1. Why Costco dessert platters feature four rows of desserts, when only one of them is worth having. Why don’t they just sell whole platters of the lemon ones?
Pictured: Two rows of caramel things (disgusting), one row of brownies (satisfactory), and one row of lemon coconut bars (heavenly).
2. Why microwaves come with a popcorn button, even though popcorn bags always say “Do not use the popcorn button.”
3. Why my phone autocorrects “Hi” to “Job” whenever I start typing an email.
4. Why streetcars exist. What do streetcars have that buses don’t? Buses can go anywhere, whereas streetcars are tied to a single track. And streetcars make these horrible screeching noises when they pull into a station (at least ours do). What’s the rationale here?
5. Why actresses wear such unflattering clothes on the red carpet. If I was rich and famous and I showed up at an event looking terrible, it would be by mistake. Yet celebrities frequently seem to be wearing such atrocities intentionally. Does it somehow help their acting careers, or are they just doing it for the brand sponsorships?
6. How opioids work. Do they only act as painkillers while you’re in pain? If you took a super small dose of heroin while in pain, would you get high from it anyway or would it just feel like taking an Advil? How small does the dose have to be to get high? Is it possible to get high once and not get addicted? How about crack/meth?
(These are all hypothetical questions, not ones I’m actively investigating.)
7. Why “It all went downhill from there” means something went badly. Downhill is generally the most fun direction to travel, whereas uphill is a tiresome slog.
8. Where all the hair goes in gym showers. The holes in the drain are always really wide—to let the hair go down, I assume—but then surely it must gather somewhere. Where? How do they clean it?
9. Why people spend so much of their lives following the news. Thoreau said it best, so I’ll just quote him (from Walden):
If we read of one man robbed, or murdered, or killed by accident, or one house burned, or one vessel wrecked, or one steamboat blown up, or one cow run over on the Western Railroad, or one mad dog killed, or one lot of grasshoppers in the winter—we never need read of another. One is enough. If you are acquainted with the principle, what do you care for a myriad instances and applications?
10. Whether it’s worth doing everything we’re supposed to do to help stop climate change (like recycling, bringing reusable coffee cups everywhere, turning down the air conditioner, etc.). If everyone did these things, how long would it take to make a difference? Would it make (enough of) a difference?

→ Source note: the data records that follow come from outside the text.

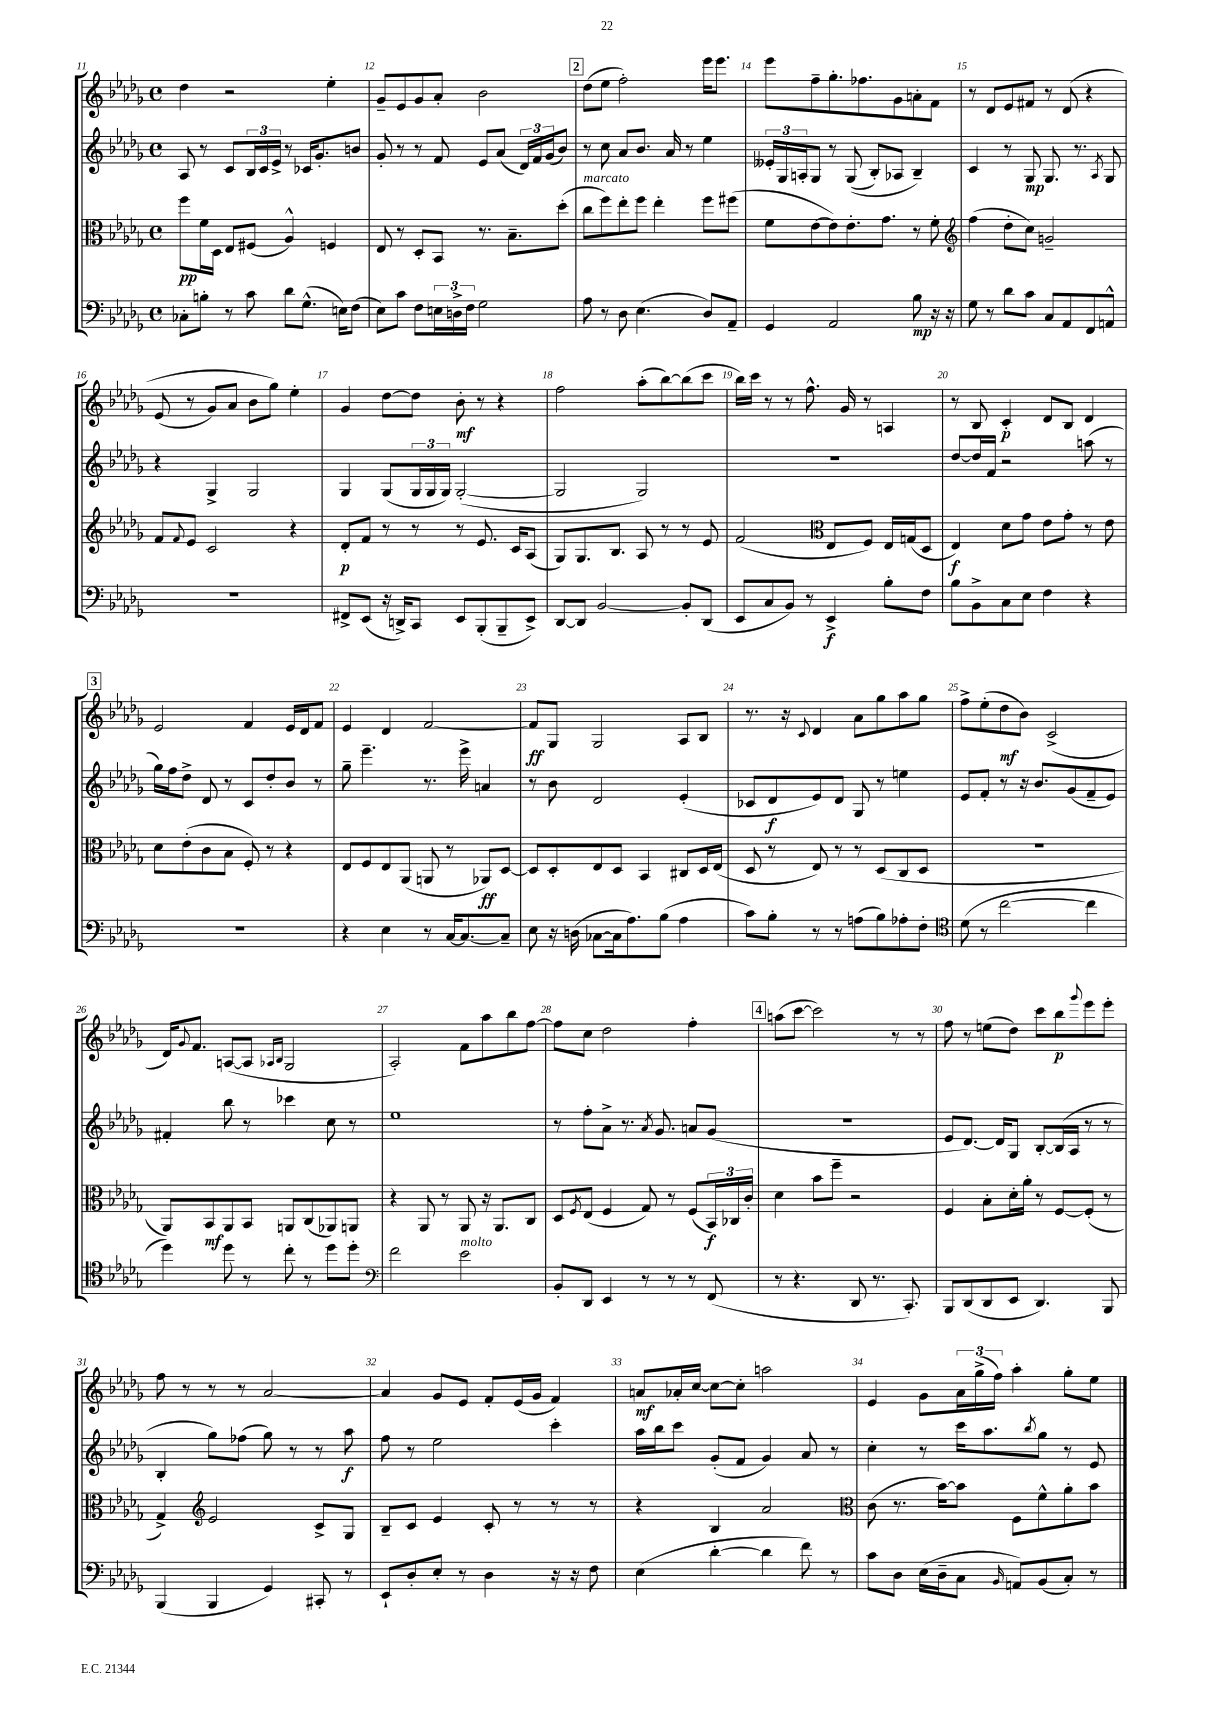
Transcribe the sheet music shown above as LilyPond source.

<<
\new StaffGroup <<
\new Staff = "s0" {
    \clef treble \key des \major \defaultTimeSignature \time 4/4
    des''4 r2 ees''4-. |
    ges'8-- ees'8 ges'8 aes'8-. bes'2 |
    \mark \markup { \box "2" } des''8( ees''8 f''2-.) ees'''16 ees'''8. |
    ees'''8 f''8-- ges''8.-. fes''8. ges'8 a'8-. f'8 |
    r8 des'8 ees'8 fis'8 r8 des'8\( r4 |
    ees'8( r8 ges'8) aes'8 bes'8 ges''8\) ees''4-. |
    ges'4 des''8~ des''8 bes'8-.\mf r8 r4 |
    f''2 aes''8-.( bes''8~) bes''8( c'''8 |
    bes''16) c'''16 r8 r8 f''8.-^ ges'16 r8 a4 |
    r8 bes8 c'4-.\p des'8 bes8 des'4 |
    \mark \markup { \box "3" } ees'2 f'4 ees'16 des'16 f'8 |
    ees'4 des'4 f'2~ |
    f'8\ff ges8 ges2 aes8 bes8 |
    r8. r16 \appoggiatura { c'8 } des'4 aes'8 ges''8 aes''8 ges''8 |
    f''8-> ees''8-.( des''8\mf bes'8) c'2->( |
    des'16) \appoggiatura { ges'8 } f'8. a8~( a8 \grace { aes16 bes16 } ges2 |
    aes2-.) f'8 aes''8 bes''8 f''8~ |
    f''8 c''8 des''2 f''4-. |
    \mark \markup { \box "4" } a''8( c'''8~ c'''2) r8 r8 |
    f''8 r8 e''8( des''8) c'''8 bes''8\p \appoggiatura { ges'''8 } ees'''8 ees'''8-. |
    f''8 r8 r8 r8 aes'2~ |
    aes'4 ges'8 ees'8 f'8-. ees'16( ges'16 f'4) |
    a'8\mf aes'16-. c''16~ c''8~ c''8-. a''2 |
    ees'4 ges'8 \tuplet 3/2 { aes'16 ges''16->( f''16) } aes''4-. ges''8-. ees''8 \bar "|." |
}
\new Staff = "s1" {
    \clef treble \key des \major \defaultTimeSignature \time 4/4
    aes8 r8 c'8 \tuplet 3/2 { bes16 c'16 ees'16-> } r8 ces'16 ges'8.-. b'8 |
    ges'8-. r8 r8 f'8 ees'8 aes'8( \tuplet 3/2 { des'16) f'16 ges'16( } bes'8) |
    \mark \markup { \box "2" } r8 c''8 aes'8 bes'8. aes'16 r8 ees''4 |
    \tuplet 3/2 { eeses'16-. ges16 a16-. } ges8 r8 ges8(\( bes8-.) aes8 bes4--\) |
    c'4 r8 ges8\mp ges8. r8. \acciaccatura { aes8 } ges8 |
    r4 ges4-> ges2 |
    ges4 ges8( \tuplet 3/2 { ges16 ges16 ges16) } ges2~-.( |
    ges2 ges2) |
    R1 |
    des''8~ des''16 f'16 r2 a''8( r8 |
    \mark \markup { \box "3" } ges''16) f''16 des''8-> des'8 r8 c'8 des''8-. bes'8 r8 |
    ges''8-- ees'''4.-- r8. ees'''16-> a'4 |
    r8 bes'8 des'2 ees'4-.( |
    ces'8 des'8\f ees'8) des'8 ges8 r8 e''4 |
    ees'8 f'8-. r8 r16 bes'8. ges'8( f'8-- ees'8) |
    fis'4-. bes''8 r8 ces'''4 c''8 r8 |
    ees''1 |
    r8 f''8-. aes'8-> r8. \acciaccatura { aes'8 } ges'8. a'8 ges'8( |
    \mark \markup { \box "4" } R1 |
    ees'8 des'8.~) des'16 ges8 bes8~-. bes16( aes16 r8 r8 |
    bes4-. ges''8) fes''8( ges''8) r8 r8 aes''8\f |
    f''8 r8 ees''2 c'''4-. |
    aes''16 bes''16 c'''8 ges'8-.( f'8 ges'4) aes'8 r8 |
    c''4-. r8 c'''16 aes''8. \acciaccatura { bes''8 } ges''8 r8 ees'8 \bar "|." |
}
\new Staff = "s2" {
    \clef alto \key des \major \defaultTimeSignature \time 4/4
    f''8\pp f'16 des16 ees8 fis8( aes4-^) f4 |
    ees8 r8 des8-. bes,8 r8. bes8.-- des''8-.( |
    \mark \markup { \box "2" } c''8^\markup { \italic "marcato" } f''8) ees''8-. f''8 ees''4-. f''8 fis''8( |
    f'8 ees'8~ ees'8) ees'8.-. ges'8. r8 f'8-. |
    \clef treble f''4( des''8-. c''8) g'2-- |
    f'8 \appoggiatura { f'8 } ees'8 c'2 r4 |
    des'8-.\p f'8 r8 r8 r8 ees'8. c'16 aes8( |
    ges8) ges8. bes8. aes8 r8 r8 ees'8 |
    f'2( \clef alto ees8 f8) ees16 g16( des8 |
    ees4\f) des'8 ges'8 ees'8 ges'8-. r8 ees'8 |
    \mark \markup { \box "3" } des'8 ees'8-.( c'8 bes8 f8-.) r8 r4 |
    ees8 f8 ees8 aes,8( a,8 r8 aes,8\ff) des8~ |
    des8 des8-. ees8 des8 bes,4 cis8 des16 ees16( |
    des8 r8 ees8) r8 r8 des8( c8 des8 |
    R1 |
    aes,8) bes,8\mf aes,8 bes,8 a,8 c8( aes,8) a,8 |
    r4 aes,8 r8 aes,8 r16 aes,8. c8 |
    des8 \acciaccatura { f8 } ees8( f4 ges8) r8 f8( \tuplet 3/2 { bes,16\f) ces16 c'16-. } |
    \mark \markup { \box "4" } des'4 bes'8 f''8-- r2 |
    f4 bes8-. des'16-. aes'16-. r8 f8~ f8-.( r8 |
    ges4->) \clef treble ees'2 c'8-> ges8 |
    bes8-- c'8 ees'4 c'8-. r8 r8 r8 |
    r4 bes4 aes'2 |
    \clef alto c'8( r8. bes'16~) bes'8 f8 f'8-^ aes'8-. bes'8 \bar "|." |
}
\new Staff = "s3" {
    \clef bass \key des \major \defaultTimeSignature \time 4/4
    ces8-. b8-. r8 c'8 des'8 ges8.-^( e16) f8( |
    ees8) c'8 f8 \tuplet 3/2 { e16 d16-> f16 } ges2 |
    \mark \markup { \box "2" } aes8 r8 des8 ees4.( des8) aes,8-- |
    ges,4 aes,2 bes8\mp r16 r16 |
    ges8 r8 des'8 c'8 c8 aes,8 f,8 a,8-^ |
    R1 |
    fis,8-> ees,8( r16 d,16->) c,8 ees,8 bes,,8-.( bes,,8-- ees,8->) |
    des,8~ des,8 bes,2~ bes,8-. des,8( |
    ees,8 c8 bes,8) r8 ees,4->\f bes8-. f8 |
    bes8 bes,8-> c8 ees8 f4 r4 |
    \mark \markup { \box "3" } r1 |
    r4 ees4 r8 c16~ c8.~ c8-- |
    ees8 r16 d16( ces8~ ces16 aes8.) bes8( aes4 |
    c'8) bes8-. r8 r8 a8( bes8) aes8-. f8-. |
    \clef tenor des'8( r8 c''2~ c''4 |
    des''4) des''8 r8 c''8-. r8 des''8 des''8-. |
    \clef bass f'2 ees'2^\markup { \italic "molto" } |
    bes,8-. des,8 ees,4 r8 r8 r8 f,8( |
    \mark \markup { \box "4" } r8 r4. des,8 r8. c,8.-.) |
    bes,,8 des,8( des,8 ees,8 des,4.) bes,,8 |
    bes,,4( bes,,4 ges,4) cis,8-. r8 |
    ees,8-! des8-. ees8-. r8 des4 r16 r16 f8 |
    ees4( des'4~-. des'4 f'8) r8 |
    c'8 des8 ees16( des16-- c8 \grace { bes,16 } a,8) bes,8( c8-.) r8 \bar "|." |
}
>>
>>
\layout { \context { \Score currentBarNumber = #11 \override BarNumber.break-visibility = ##(#f #t #t) barNumberVisibility = #all-bar-numbers-visible } }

11. What would happen if every country had open borders.
(Update 2/10/2019: Here’s a great article from The Economist, A world of free movement would be $78 trillion richer.)
12. Why roads get potholes. Why haven’t we developed a pothole-proof road material by now?
13. Why people thought Palm Pilots were so great. What did they do exactly? (Maybe because they were infinitely-erasable notepads/calendars… but was that all?)
14. How athletes ever get started in certain Olympic sports. How would you even attempt ski jumping, luge, and skeleton for the first time without dying?
15. Why Gore-tex fabric is so expensive.
16. Why new parents have to be sleep deprived. Why can’t you just leave the baby to cry for 6–8 hours? I’m pretty sure it will still be alive in the morning.
17. Why people design watches without numbers on them. They’re unreadable. (My friend Eleana says the answer is “For people who can read them.” Thanks Eleana.)
18. How dangerous any given place is. All the lists I could find rank places by murder rate, which I don’t think would apply to me as a non-law-enforcement, non-criminal traveller.
19. Why I feel obliged to come up with 19 things just because Tim Urban did.
Why dogs’ noses don’t freeze when it’s cold out.
—My friend Karen
Why it’s only socially acceptable to run when you don’t need to be anywhere.
—My brother Henry
Why many foods can be pickled, but only cucumbers are special enough to be called “pickles.”